"We do not have an emporium anywhere here, so such exhibitions are perfect platforms for us to showcase our products," says Suryanarayan Satpathi, an artisan from Odisha.
An array of craft items, jewellery, pottery, handloom products and the unique metal mirrors from Aranmula are on display at the Crafts and Handloom Bazaar organised by the Artisans’ Welfare Association at the VJT Hall here.
Clothing and jewellery, especially stone-crushed earrings, natural colour-coated bracelets made by the tribal people of Odisha, pearl-studded jewellery and oxidised silver and gold-coated varieties from Rajasthan and Uttar Pradesh have many takers, says Salimon, secretary of the association.
Besides these, myriad craft items, including palm-leaf paintings from Odisha, are on display. “We do not have an emporium anywhere here, so such exhibitions are perfect platforms for us to showcase our products,” says Suryanarayan Satpathi, an artisan from Odisha.
From large posters depicting Dashavatharam, tales from Mahabharatha and the Bible to vibrant bookmarks, this counter showcases the wealth of the State’s ancient palm-leaf etching tradition.
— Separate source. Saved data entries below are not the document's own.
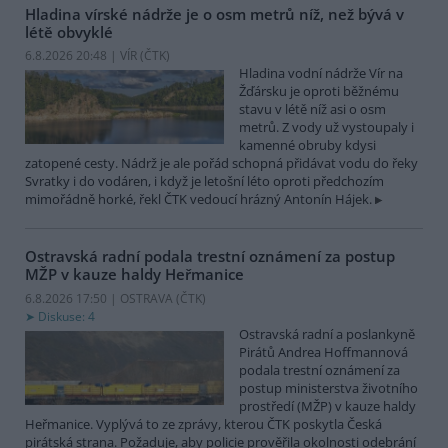
Hladina vírské nádrže je o osm metrů níž, než bývá v
létě obvyklé
6.8.2026 20:48 | VÍR (
ČTK
)
Hladina vodní nádrže Vír na
Žďársku je oproti běžnému
stavu v létě níž asi o osm
metrů. Z vody už vystoupaly i
kamenné obruby kdysi
zatopené cesty. Nádrž je ale pořád schopná přidávat vodu do řeky
Svratky i do vodáren, i když je letošní léto oproti předchozím
mimořádně horké, řekl ČTK vedoucí hrázný Antonín Hájek.
Ostravská radní podala trestní oznámení za postup
MŽP v kauze haldy Heřmanice
6.8.2026 17:50 | OSTRAVA (
ČTK
)
Diskuse: 4
Ostravská radní a poslankyně
Pirátů Andrea Hoffmannová
podala trestní oznámení za
postup ministerstva životního
prostředí (MŽP) v kauze haldy
Heřmanice. Vyplývá to ze zprávy, kterou ČTK poskytla Česká
pirátská strana. Požaduje, aby policie prověřila okolnosti odebrání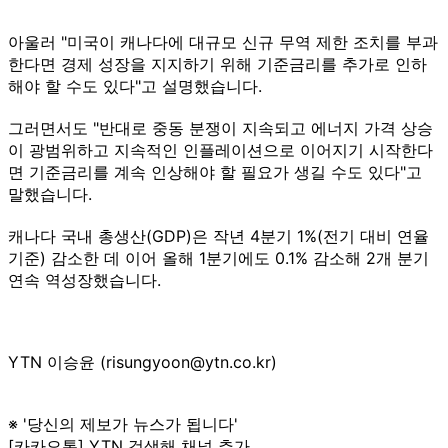
아울러 "미국이 캐나다에 대규모 신규 무역 제한 조치를 부과
한다면 경제 성장을 지지하기 위해 기준금리를 추가로 인하
해야 할 수도 있다"고 설명했습니다.
그러면서도 "반대로 중동 분쟁이 지속되고 에너지 가격 상승
이 광범위하고 지속적인 인플레이션으로 이어지기 시작한다
면 기준금리를 계속 인상해야 할 필요가 생길 수도 있다"고
말했습니다.
캐나다 국내 총생산(GDP)은 작년 4분기 1%(전기 대비 연율
기준) 감소한 데 이어 올해 1분기에도 0.1% 감소해 2개 분기
연속 역성장했습니다.
YTN 이승윤 (risungyoon@ytn.co.kr)
※ '당신의 제보가 뉴스가 됩니다'
[카카오톡] YTN 검색해 채널 추가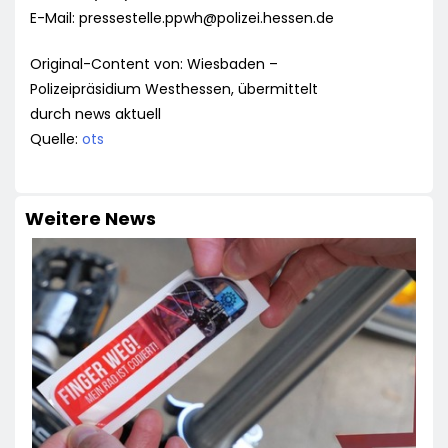
E-Mail:
pressestelle.ppwh@polizei.hessen.de
Original-Content von: Wiesbaden –
Polizeipräsidium Westhessen, übermittelt
durch news aktuell
Quelle:
ots
Weitere News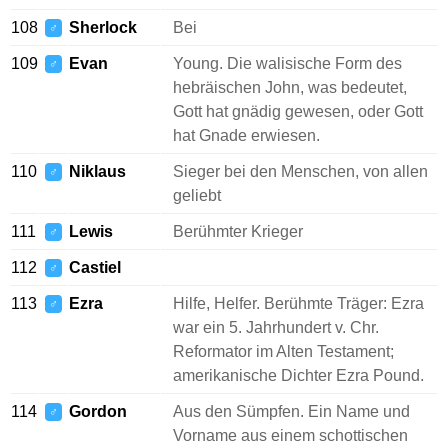
108
Sherlock
Bei
♂
109
Evan
Young. Die walisische Form des
♂
hebräischen John, was bedeutet,
Gott hat gnädig gewesen, oder Gott
hat Gnade erwiesen.
110
Niklaus
Sieger bei den Menschen, von allen
♂
geliebt
111
Lewis
Berühmter Krieger
♂
112
Castiel
♂
113
Ezra
Hilfe, Helfer. Berühmte Träger: Ezra
♂
war ein 5. Jahrhundert v. Chr.
Reformator im Alten Testament;
amerikanische Dichter Ezra Pound.
114
Gordon
Aus den Sümpfen. Ein Name und
♂
Vorname aus einem schottischen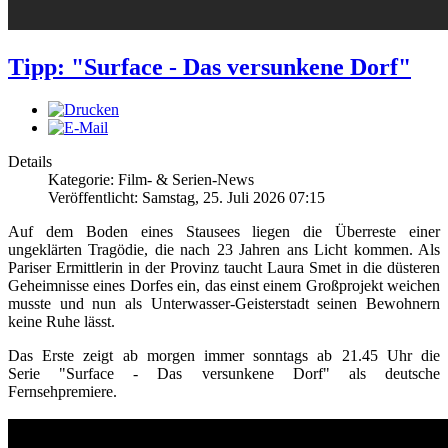
Tipp: "Surface - Das versunkene Dorf"
Details
Kategorie: Film- & Serien-News
Veröffentlicht: Samstag, 25. Juli 2026 07:15
Auf dem Boden eines Stausees liegen die Überreste einer
ungeklärten Tragödie, die nach 23 Jahren ans Licht kommen. Als
Pariser Ermittlerin in der Provinz taucht Laura Smet in die düsteren
Geheimnisse eines Dorfes ein, das einst einem Großprojekt weichen
musste und nun als Unterwasser-Geisterstadt seinen Bewohnern
keine Ruhe lässt.
Das Erste zeigt ab morgen immer sonntags ab 21.45 Uhr die
Serie "Surface - Das versunkene Dorf" als deutsche
Fernsehpremiere.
Natural powders, mostly made from crushed neem leaves, account for the subdued tones that are smeared on the dried palm leaves once the etched figure is in place. Using a blunt iron instrument Mr. Satpathi carefully traced a curve and demonstrated the technique.
In a nearby counter, Aranmula Kannadi, metal mirrors made by a family of artisans from the Aranmula village in Pathanamthitta, are on display. Sudhammal, a member of the family that holds the patent rights for Aranmula Kannadi, says that though most of the visitors examine the mirrors thoroughly only those who are specifically interested in the product buys it.
Salimon says that the fair allows artisans to present items directly to the people avoiding middle-men.
The fair was inaugurated on August 3.